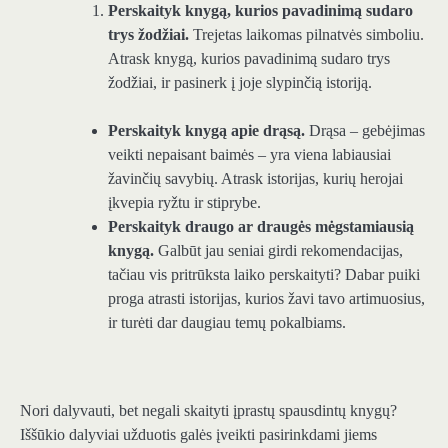
Perskaityk knygą, kurios pavadinimą sudaro
trys žodžiai.
Trejetas laikomas pilnatvės simboliu.
Atrask knygą, kurios pavadinimą sudaro trys
žodžiai, ir pasinerk į joje slypinčią istoriją.
Perskaityk knygą apie drąsą.
Drąsa – gebėjimas
veikti nepaisant baimės – yra viena labiausiai
žavinčių savybių. Atrask istorijas, kurių herojai
įkvepia ryžtu ir stiprybe.
Perskaityk draugo ar draugės mėgstamiausią
knygą.
Galbūt jau seniai girdi rekomendacijas,
tačiau vis pritrūksta laiko perskaityti? Dabar puiki
proga atrasti istorijas, kurios žavi tavo artimuosius,
ir turėti dar daugiau temų pokalbiams.
Nori dalyvauti, bet negali skaityti įprastų spausdintų knygų?
Iššūkio dalyviai užduotis galės įveikti pasirinkdami jiems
************
WHAT NEEDS TO BE DONE: Please print every line of text from the records above word for word, omitting the pictures.

RESPONSE TO THE TASK:
Perskaityk knygą, kurios pavadinimą sudaro
trys žodžiai.
Trejetas laikomas pilnatvės simboliu.
Atrask knygą, kurios pavadinimą sudaro trys
žodžiai, ir pasinerk į joje slypinčią istoriją.
Perskaityk knygą apie drąsą.
Drąsa – gebėjimas
veikti nepaisant baimės – yra viena labiausiai
žavinčių savybių. Atrask istorijas, kurių herojai
įkvepia ryžtu ir stiprybe.
Perskaityk draugo ar draugės mėgstamiausią
knygą.
Galbūt jau seniai girdi rekomendacijas,
tačiau vis pritrūksta laiko perskaityti? Dabar puiki
proga atrasti istorijas, kurios žavi tavo artimuosius,
ir turėti dar daugiau temų pokalbiams.
Nori dalyvauti, bet negali skaityti įprastų spausdintų knygų?
Iššūkio dalyviai užduotis galės įveikti pasirinkdami jiems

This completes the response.